17 500 francs Cfa par voyage
Pour le tarif, le prix varie selon la distance parcourue sans sortir bien entendu son itinéraire, précise-t-il. Avec 7 clients qui rentrent tous à Pikine, chaque jour, Mansour peut empocher 17 500 francs Cfa soit 2 500 F Cfa par client.
Au niveau de la Corniche Ouest, en face du Palais de justice de Dakar, des gens en tenue de sport font leur jogging le long du littoral. A côté de l’arrêt des bus de transport urbain, des clients guettent d’éventuels moyens de transport. Les bus de transport se font désirer. L’attente devient de plus en plus longue. Certains d’entre eux tentent de stopper les particuliers qui les dépassent à vive allure. Un peu plus loin, un véhicule particulier garé à 100 mètres attire notre attention. Matar Kébé, habillé en chemise, pantalon super cent assorti, propriétaire, le dos adossé sur le portière, le téléphone collé à l’oreille droite discute au bout du fil. Agent payeur dans une banque de la place, résident à Ouest Foire, Matar propose aux clients la course à 1 500 F Cfa.

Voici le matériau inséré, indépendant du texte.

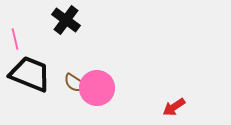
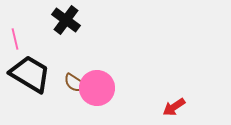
black trapezoid: rotated 9 degrees clockwise
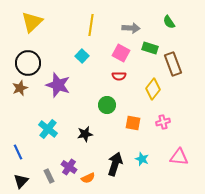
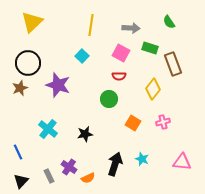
green circle: moved 2 px right, 6 px up
orange square: rotated 21 degrees clockwise
pink triangle: moved 3 px right, 5 px down
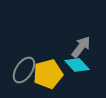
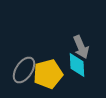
gray arrow: rotated 120 degrees clockwise
cyan diamond: rotated 40 degrees clockwise
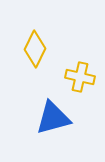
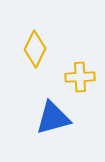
yellow cross: rotated 16 degrees counterclockwise
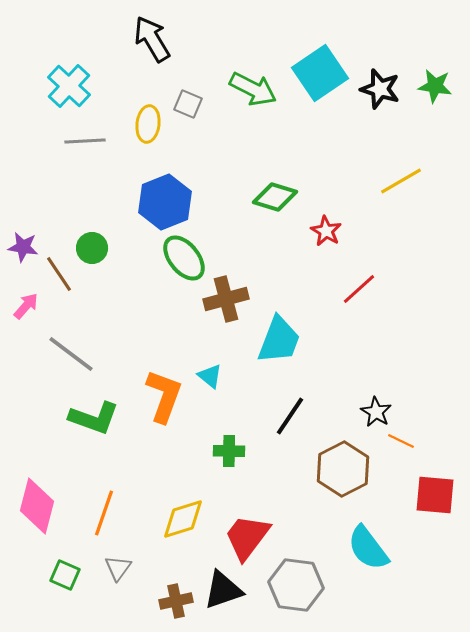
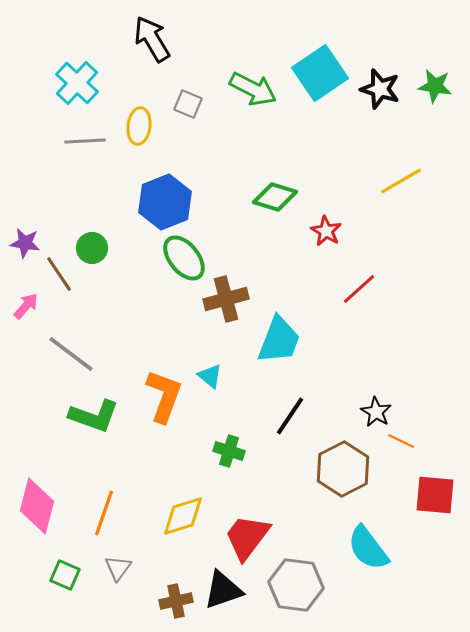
cyan cross at (69, 86): moved 8 px right, 3 px up
yellow ellipse at (148, 124): moved 9 px left, 2 px down
purple star at (23, 247): moved 2 px right, 4 px up
green L-shape at (94, 418): moved 2 px up
green cross at (229, 451): rotated 16 degrees clockwise
yellow diamond at (183, 519): moved 3 px up
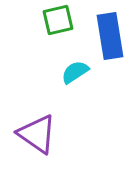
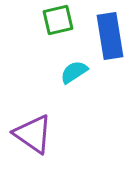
cyan semicircle: moved 1 px left
purple triangle: moved 4 px left
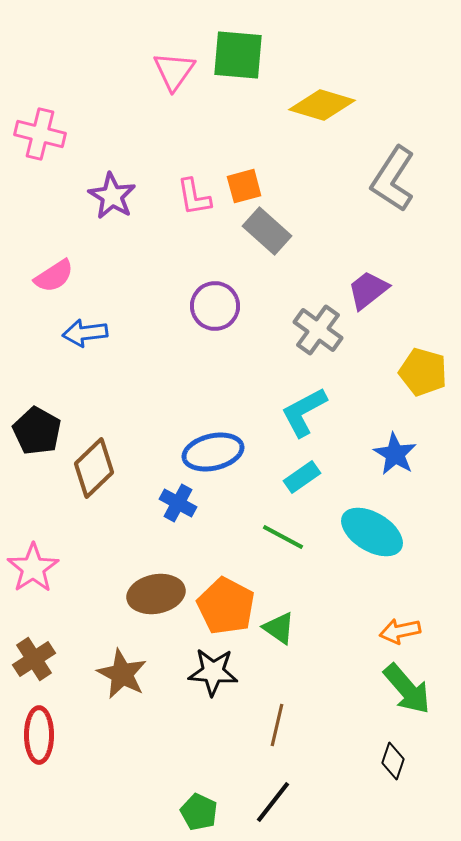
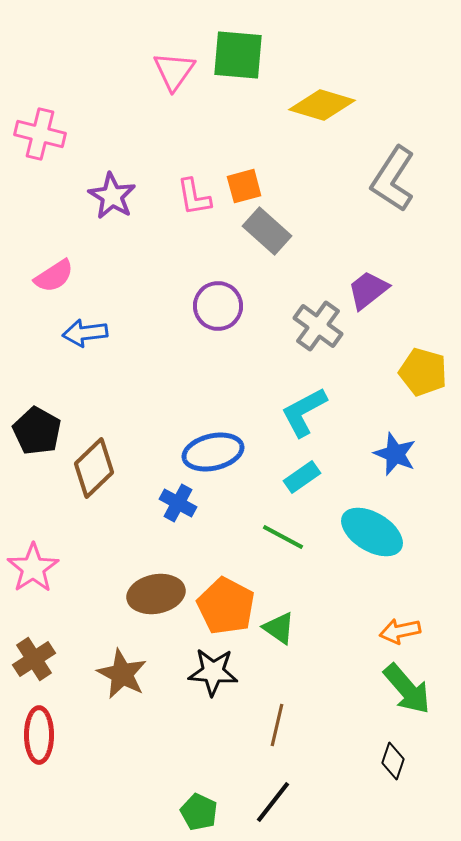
purple circle: moved 3 px right
gray cross: moved 4 px up
blue star: rotated 9 degrees counterclockwise
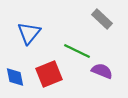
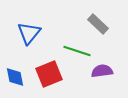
gray rectangle: moved 4 px left, 5 px down
green line: rotated 8 degrees counterclockwise
purple semicircle: rotated 30 degrees counterclockwise
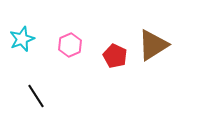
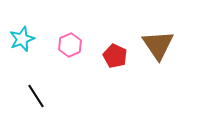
brown triangle: moved 5 px right; rotated 32 degrees counterclockwise
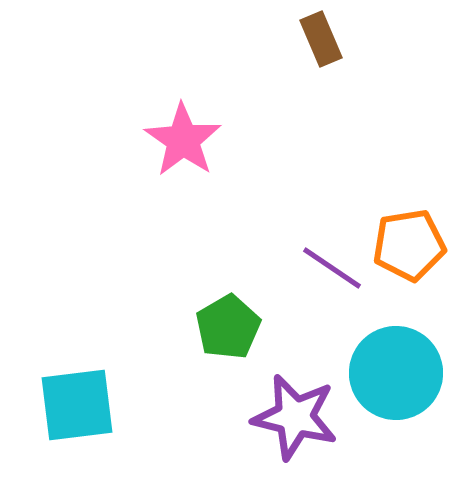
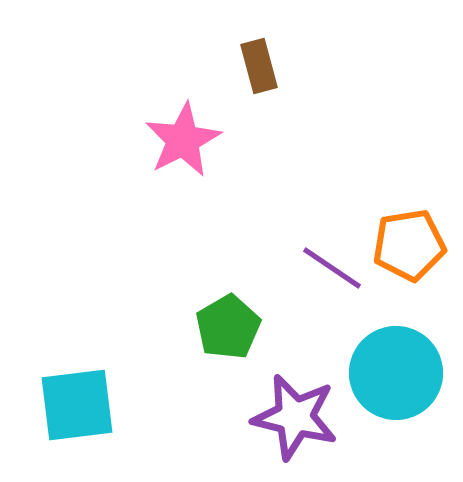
brown rectangle: moved 62 px left, 27 px down; rotated 8 degrees clockwise
pink star: rotated 10 degrees clockwise
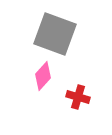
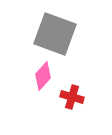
red cross: moved 6 px left
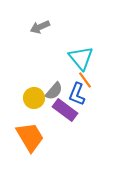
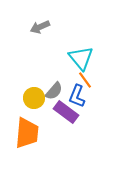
blue L-shape: moved 2 px down
purple rectangle: moved 1 px right, 2 px down
orange trapezoid: moved 3 px left, 4 px up; rotated 36 degrees clockwise
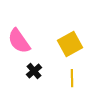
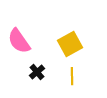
black cross: moved 3 px right, 1 px down
yellow line: moved 2 px up
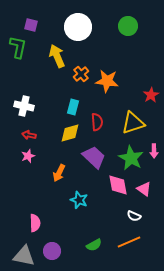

«Chaque jour je viens avec mon véhicule au boulot tout seul. Et je rentre aussi vide. A un moment, je me suis dit pourquoi pas à la descente prendre quelques clients qui rentrent à Ouest Foire et leur faire payer 1 500 F Cfa par personne. Et depuis lors, je le fais chaque jour. Il y a des clients qui viennent même maintenant m’attendre, ici, à la descente pour que je puisse les ramener», partage Matar Kébé. «De Dakar à Ouest Foire, c’est 1 500 francs Cfa, on ne peut pas avoir mieux que ça. Imaginez si c’était un taxi, le chauffeur va vous réclamer 3 mille francs Cfa surtout pendant les heures de pointe», confie, la cliente, Fanta Mboup.